アンダーグラウンド・マーケット
藤井太洋著『アンダーグラウンド・マーケット』読了
オービタル・クラウドにつづいて著者の本を読んだ。
オービタル・クラウドがかなりハードなSFだったので、非常に論理的な小説を書く人だなと思ったが、この本もそうだ。IT知識もしっかりしていて、Web開発周りのことは一通り理解していると思われる。また、今回の小説では仮想通貨周りのことも出てくる。そのあたりもしっかり書けている。そういった仕事もされた経験があるのだろうか。
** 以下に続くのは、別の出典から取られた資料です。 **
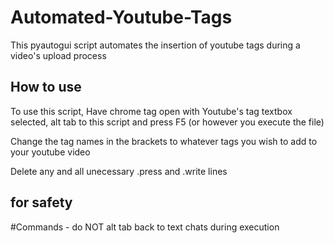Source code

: # Automated-Youtube-Tags
This pyautogui script automates the insertion of youtube tags during a video's upload process

## How to use
To use this script, Have chrome tag open with Youtube's tag textbox selected, alt tab to this script and press F5 (or however you execute the file) <br>

Change the tag names in the brackets to whatever tags you wish to add to your youtube video <br>

Delete any and all unecessary .press and .write lines

## for safety 
#Commands - do NOT alt tab back to text chats during execution
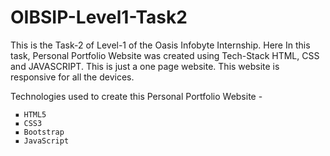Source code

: # OIBSIP-Level1-Task2

This is the Task-2 of Level-1 of the Oasis Infobyte Internship. Here In this task, Personal Portfolio Website was created using Tech-Stack HTML, CSS and JAVASCRIPT. This is just a one page website. This website is responsive for all the devices.

Technologies used to create this Personal Portfolio Website -
    
     ▪ HTML5
     ▪ CSS3
     ▪ Bootstrap
     ▪ JavaScript
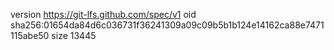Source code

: version https://git-lfs.github.com/spec/v1
oid sha256:01654da84d6c036731f36241309a09c09b5b1b124e14162ca88e7471115abe50
size 13445
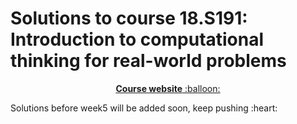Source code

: # Solutions to course 18.S191: Introduction to computational thinking for real-world problems
<p align="center"><a href="https://computationalthinking.mit.edu/Fall20"> <b>Course website</b> :balloon:</a></p>
Solutions before week5 will be added soon, keep pushing :heart:
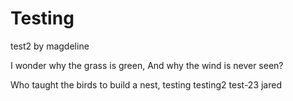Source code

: # Testing

test2 by magdeline

I wonder why the grass is green,
And why the wind is never seen?

Who taught the birds to build a nest,
testing
testing2
test-23 jared
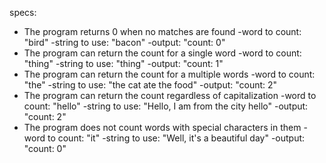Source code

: specs:
* The program returns 0 when no matches are found
    -word to count: "bird"
    -string to use: "bacon"
    -output: "count: 0"
* The program can return the count for a single word
    -word to count: "thing"
    -string to use: "thing"
    -output: "count: 1"
* The program can return the count for a multiple words
    -word to count: "the"
    -string to use: "the cat ate the food"
    -output: "count: 2"
* The program can return the count regardless of capitalization
    -word to count: "hello"
    -string to use: "Hello, I am from the city hello"
    -output: "count: 2"
* The program does not count words with special characters in them
    -word to count: "it"
    -string to use: "Well, it's a beautiful day"
    -output: "count: 0"
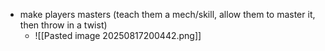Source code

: 
- make players masters (teach them a mech/skill, allow them to master it, then throw in a twist)
	- ![[Pasted image 20250817200442.png]]
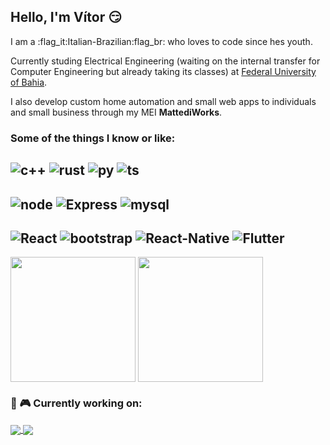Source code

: ## Hello, I'm Vítor 😏

I am a  :flag_it:Italian-Brazilian:flag_br: who loves to code since hes youth.

Currently studing Electrical Engineering (waiting on the internal transfer for Computer Engineering but already taking its classes) at [Federal University of Bahia](https://www.google.com/search?q=federal+university+of+bahia).

I also develop custom home automation and small web apps to individuals and small business through my MEI **MattediWorks**.

### Some of the things I know or like:

![c++](https://img.shields.io/badge/C%2B%2B-00599C?style=for-the-badge&logo=c%2B%2B&logoColor=white)
![rust](
https://img.shields.io/badge/Rust-000000?style=for-the-badge&logo=rust&logoColor=white)
![py](https://img.shields.io/badge/Python-14354C?style=for-the-badge&logo=python&logoColor=white)
![ts](https://img.shields.io/badge/TypeScript-007ACC?style=for-the-badge&logo=typescript&logoColor=white)
---
![node](https://img.shields.io/badge/Node.js-43853D?style=for-the-badge&logo=node.js&logoColor=white)
![Express](https://img.shields.io/badge/Express.js-404D59?style=for-the-badge)
![mysql](https://img.shields.io/badge/MySQL-00000F?style=for-the-badge&logo=mysql&logoColor=white)
---
![React](https://img.shields.io/badge/React-20232A?style=for-the-badge&logo=react&logoColor=61DAFB)
![bootstrap](https://img.shields.io/badge/Bootstrap-563D7C?style=for-the-badge&logo=bootstrap&logoColor=white)
![React-Native](https://img.shields.io/badge/React_Native-20232A?style=for-the-badge&logo=react&logoColor=61DAFB)
![Flutter](https://img.shields.io/badge/Flutter-02569B?style=for-the-badge&logo=flutter&logoColor=white)
---
<p>
<img height="200" align="center" src="https://github-readme-stats.vercel.app/api/top-langs?username=vtmattedi&size_weight=0.2&count_weight=1&hide=c,processing,makefile,batchfile,shell,cmake&layout=donut&theme=algolia" />
  <img height="200" align="center" src="https://github-readme-stats.vercel.app/api?username=vtmattedi&rank_icon=github&theme=algolia" />
</p>

### 🔬 🎮 Currently working on:

<a href="https://www.consoleadventure.com">
  <img align="center" src="https://github-readme-stats.vercel.app/api/pin/?username=vtmattedi&repo=consoleadventure&theme=algolia"/>
</a>
<a href="https://www.fullstackaws.onrender.com">
  <img align="center" src="https://github-readme-stats.vercel.app/api/pin/?username=vtmattedi&repo=fullstackaws&theme=algolia"/>
</a>



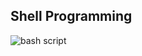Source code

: ## Shell Programming
![bash script](https://encrypted-tbn0.gstatic.com/images?q=tbn:ANd9GcT1INoIKamV1ZV5_XMm-vo8SM40i7Mii2eI2Q&usqp=CAU)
この小説はちょっと先の世界を舞台にしていて、通常の通貨とともに仮想通貨が広く流通しており、それが裏の社会を構築している。表の社会では税金として消費税を取られるが、仮想通貨を流通させる取引では消費税を払わないので、みんなが仮想通貨側にいってしまう。本当にこんな社会になってしまうかもしれない。ほんといったら借金を返せるかどうかわからないくらいの借金を政府がしているとか、いまじゃあその借金を日本銀行が買い取ると言ったわけのわからない政策をやっていて、ひたすらお金をばらまいているのだけど、本当にそれで保つのとか心配になってしまう。でも、そうやっても思い通りにならないって政府の政策も失敗なんじゃないのって思ってしまう。
借金を後の世代に回しちゃだめでしょ。
まあ、そこまで重い話ではなく、仮想通貨とその取引を把握しようとした組織との攻防なんかが語られて、非常に面白かった。技術をしっかり捉えているので、IT技術者が読むと頷いてしまうくらいよくかけていると思う。登場人物も非常にうまくかけているし、技術者の一人が女性というのもいい。チームで対応するというのもいい。読んでいて心地よかったし、スイスイ読めた。良い参考書だな。